Supplied passage below:
All are somewhat similar in appearance and behavior. They are around 14-17 cm in head-and-body length with a 6-10 cm tail, and weigh 110-150 g. The tail is somewhat flattened. They have a single white stripe on both flanks and none on the face. They live in burrows, which they dig for themselves. They are diurnal, and do not hibernate (though they become less active during the winter), so they are fairly easily seen.
== Reproduction ==

The typical life span of a wild antelope squirrel is 2–4 years; although, in captivity they have been known to survive 11 years. Males and females are sexually mature by the end of their first year. The reproductive season last from February to March with typically one litter per year. Each litter contains between 5-14 young that will wean around 8 weeks and make their first appearance above ground. All antelope squirrels give birth to and nurse their young in burrows. However, they do vary in the way they dig the burrows. For example, the white-tailed squirrel digs shallow burrows under brush or will use the abandoned burrows of kangaroo rats. These squirrels are not monogamous and have been known to mate with multiple partners each breeding season.
End of Supplied passage.
Provided information below:
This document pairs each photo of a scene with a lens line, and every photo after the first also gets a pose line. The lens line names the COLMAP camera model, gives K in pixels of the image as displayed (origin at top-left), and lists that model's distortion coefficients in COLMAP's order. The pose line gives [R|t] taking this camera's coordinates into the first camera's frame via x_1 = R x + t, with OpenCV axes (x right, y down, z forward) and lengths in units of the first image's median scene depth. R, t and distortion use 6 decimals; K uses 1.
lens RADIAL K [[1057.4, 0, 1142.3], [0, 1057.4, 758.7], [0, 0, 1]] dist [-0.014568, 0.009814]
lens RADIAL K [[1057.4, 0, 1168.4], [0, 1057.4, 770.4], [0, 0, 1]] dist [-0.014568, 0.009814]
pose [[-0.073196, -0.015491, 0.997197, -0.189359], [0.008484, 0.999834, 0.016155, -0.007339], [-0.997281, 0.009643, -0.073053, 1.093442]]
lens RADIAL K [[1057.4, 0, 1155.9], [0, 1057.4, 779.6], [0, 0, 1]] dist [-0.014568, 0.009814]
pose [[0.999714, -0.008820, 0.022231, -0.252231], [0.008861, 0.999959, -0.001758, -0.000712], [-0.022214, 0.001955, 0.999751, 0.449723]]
End of Provided information.
Work instructions>
1) Translate the sentence "They live in burrows, which they dig for themselves." from the passage on antelope squirrels into Spanish.
2) According to the passage on antelope squirrels, how many young does each litter contain?
3) Rewrite the paragraph of the passage on antelope squirrels that begins "All are somewhat similar" as a bulleted list, keeping its main facts.
The items are not needed for any of the work here.

Solved tasks>
1) Viven en madrigueras que ellos mismos excavan.

2) Each litter contains between 5 and 14 young.

3)
- All are somewhat similar in appearance and behavior.
- Head-and-body length is around 14-17 cm, with a 6-10 cm tail.
- They weigh 110-150 g.
- The tail is somewhat flattened.
- Each flank has a single white stripe, and the face has none.
- They live in burrows they dig themselves.
- They are diurnal and do not hibernate, though they become less active in winter, so they are fairly easily seen.